Excerpt:
--*--

Querying Semi-structured Data

Snowflake supports SQL queries that access semi-structured data using special operators and functions. Note that this topic applies to JSON, Avro, ORC, and Parquet data. The information does not apply to XML.

In this Topic:

Sample Data Used in Examples

Except where noted, the examples in this topic refer to a table named customers that contains a single VARIANT column named src:

CREATE OR REPLACE TABLE customers
(
  SRC Variant
)
AS
SELECT PARSE_JSON(column1) AS src
FROM VALUES
('{
    "name": "Patrick Jones",
    "email": "jones.patrick@orbin.ca",
    "phone": {
      "cell": "555-407-1234",
      "office": "555-407-5678"
    },
    "products_purchased":[
        {"id":"1", "version":"2.4"},
        {"id":"2", "version":"1.3"}
    ]
}'),
('{
    "name": "Anna Glass",
    "email": "glass.anna@snips.ca",
    "phone": {
      "cell": "555-407-9012",
      "office": "555-407-3456"

--*--

Dataset excerpt:

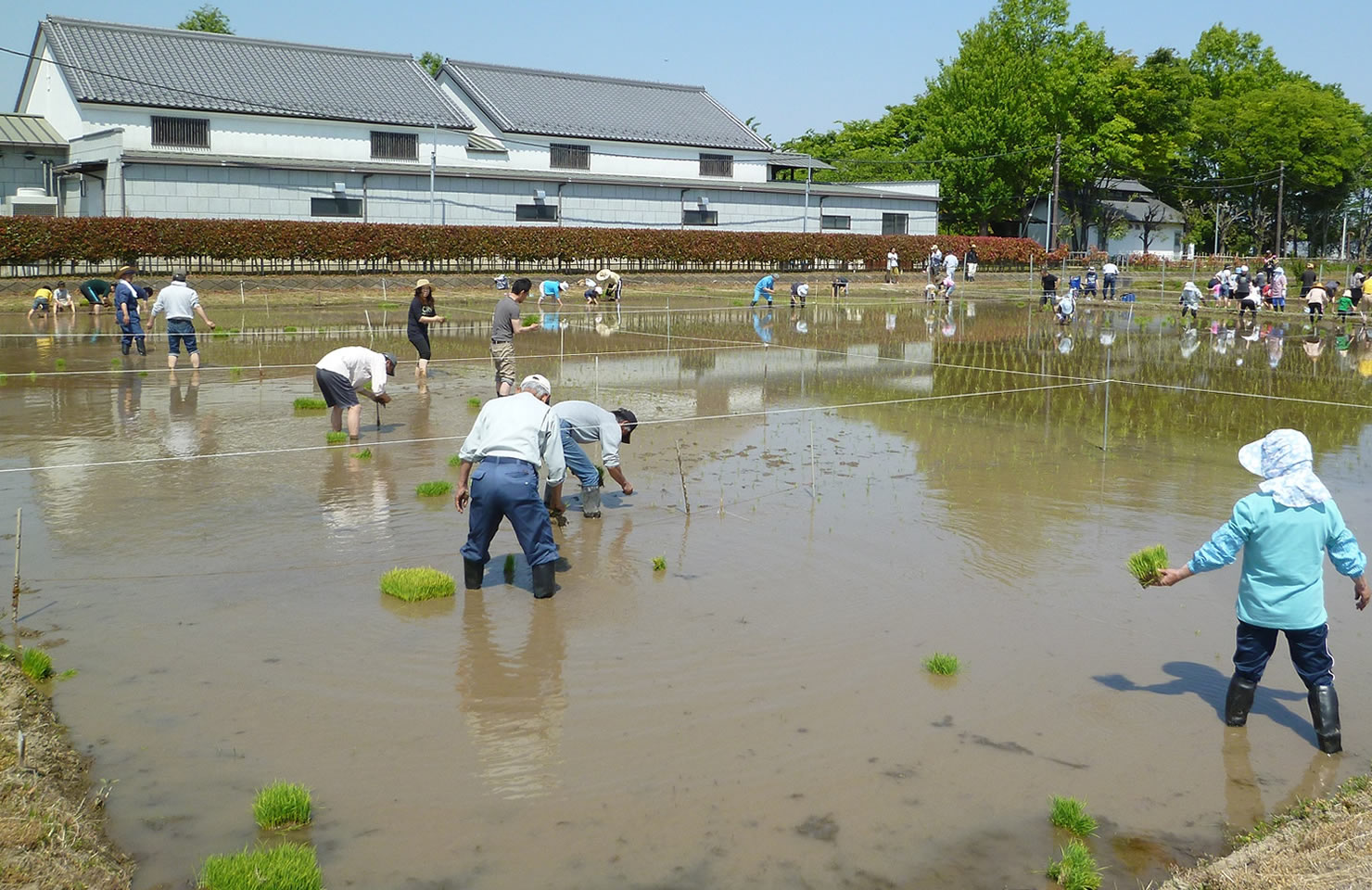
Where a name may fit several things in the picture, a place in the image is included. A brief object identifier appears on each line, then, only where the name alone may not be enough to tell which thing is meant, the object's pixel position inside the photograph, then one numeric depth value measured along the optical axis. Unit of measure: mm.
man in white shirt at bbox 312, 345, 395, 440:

--*--

Task details:
Which data format does the text about querying semi-structured data say its information does not apply to? Rely only on the text about querying semi-structured data.

Finished task:
XML.